#### What you have to do
From the line with "instD <= instD;" to the line with "and (d4, d1, d2);", retype each line exactly as it stands in the records below, but skip the pictures.

#### Information shown
*** Begin section ***

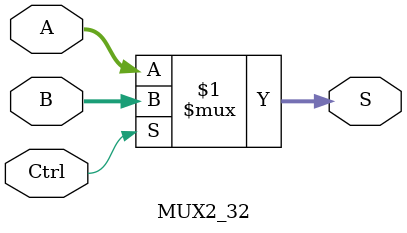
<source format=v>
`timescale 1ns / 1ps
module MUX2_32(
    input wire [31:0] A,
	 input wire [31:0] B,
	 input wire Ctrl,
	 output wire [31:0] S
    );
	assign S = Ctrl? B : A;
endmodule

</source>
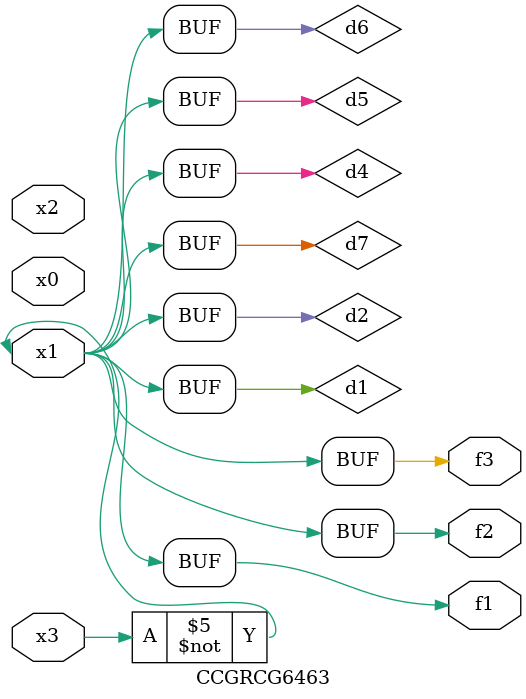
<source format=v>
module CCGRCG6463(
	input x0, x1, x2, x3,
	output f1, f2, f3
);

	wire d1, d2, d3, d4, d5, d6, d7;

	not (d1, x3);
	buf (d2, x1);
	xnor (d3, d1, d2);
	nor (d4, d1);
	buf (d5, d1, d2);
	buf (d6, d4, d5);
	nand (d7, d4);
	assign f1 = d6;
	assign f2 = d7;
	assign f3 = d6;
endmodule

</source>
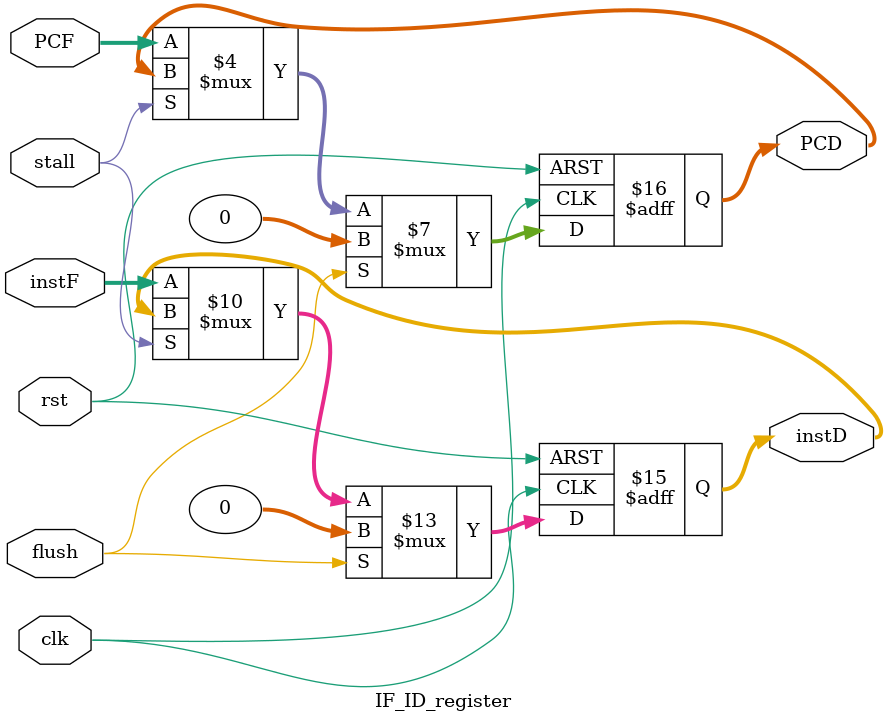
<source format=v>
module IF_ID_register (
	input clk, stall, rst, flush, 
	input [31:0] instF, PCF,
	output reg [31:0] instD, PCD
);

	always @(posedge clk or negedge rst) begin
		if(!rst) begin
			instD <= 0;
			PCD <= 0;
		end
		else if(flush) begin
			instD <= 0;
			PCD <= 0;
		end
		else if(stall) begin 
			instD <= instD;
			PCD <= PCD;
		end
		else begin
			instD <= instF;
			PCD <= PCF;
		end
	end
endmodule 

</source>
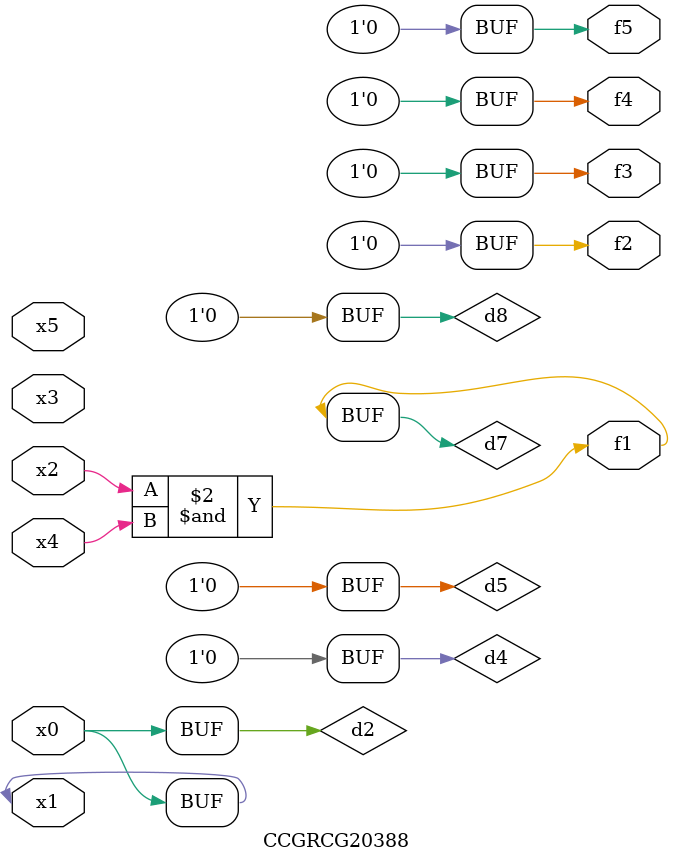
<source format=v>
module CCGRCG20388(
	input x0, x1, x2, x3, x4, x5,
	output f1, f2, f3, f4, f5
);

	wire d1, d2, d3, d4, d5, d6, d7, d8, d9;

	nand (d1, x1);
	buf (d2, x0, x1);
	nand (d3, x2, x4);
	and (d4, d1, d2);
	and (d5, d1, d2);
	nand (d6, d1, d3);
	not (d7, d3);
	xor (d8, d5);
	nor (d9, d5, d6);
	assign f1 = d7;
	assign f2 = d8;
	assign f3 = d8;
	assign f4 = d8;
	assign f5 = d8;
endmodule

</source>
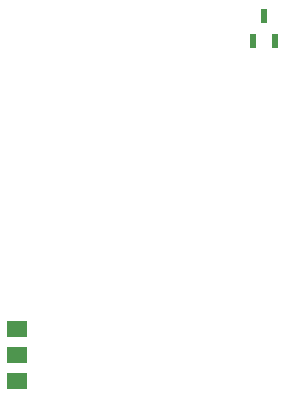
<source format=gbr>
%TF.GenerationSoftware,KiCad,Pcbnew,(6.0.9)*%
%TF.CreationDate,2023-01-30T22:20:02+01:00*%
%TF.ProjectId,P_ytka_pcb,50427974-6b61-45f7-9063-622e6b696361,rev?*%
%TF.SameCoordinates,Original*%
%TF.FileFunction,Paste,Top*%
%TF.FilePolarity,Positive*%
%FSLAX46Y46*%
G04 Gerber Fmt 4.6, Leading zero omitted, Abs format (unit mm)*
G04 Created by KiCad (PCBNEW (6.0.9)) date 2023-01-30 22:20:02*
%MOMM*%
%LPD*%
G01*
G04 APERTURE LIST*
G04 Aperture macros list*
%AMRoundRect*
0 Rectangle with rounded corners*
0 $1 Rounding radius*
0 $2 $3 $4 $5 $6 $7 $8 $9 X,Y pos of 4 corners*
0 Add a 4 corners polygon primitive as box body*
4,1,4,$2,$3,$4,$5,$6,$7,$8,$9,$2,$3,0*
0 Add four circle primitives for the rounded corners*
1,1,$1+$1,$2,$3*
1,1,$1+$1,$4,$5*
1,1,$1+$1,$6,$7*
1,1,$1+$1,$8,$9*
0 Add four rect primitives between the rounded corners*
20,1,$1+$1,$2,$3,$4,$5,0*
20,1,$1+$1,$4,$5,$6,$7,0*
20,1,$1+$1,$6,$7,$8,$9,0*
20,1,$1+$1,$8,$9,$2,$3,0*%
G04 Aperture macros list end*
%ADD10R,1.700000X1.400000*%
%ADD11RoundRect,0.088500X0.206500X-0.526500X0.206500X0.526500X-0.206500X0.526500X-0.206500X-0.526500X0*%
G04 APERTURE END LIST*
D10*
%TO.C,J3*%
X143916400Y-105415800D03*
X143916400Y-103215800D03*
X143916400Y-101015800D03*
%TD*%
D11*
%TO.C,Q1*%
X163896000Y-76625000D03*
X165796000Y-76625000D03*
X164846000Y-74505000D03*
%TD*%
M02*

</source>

*** End section ***

#### Solution for this exercise
			instD <= instD;
			PCD <= PCD;
		end
		else begin
			instD <= instF;
			PCD <= PCF;
		end
	end
endmodule 

</source>
<source format=v>
module CCGRCG20388(
	input x0, x1, x2, x3, x4, x5,
	output f1, f2, f3, f4, f5
);

	wire d1, d2, d3, d4, d5, d6, d7, d8, d9;

	nand (d1, x1);
	buf (d2, x0, x1);
	nand (d3, x2, x4);
	and (d4, d1, d2);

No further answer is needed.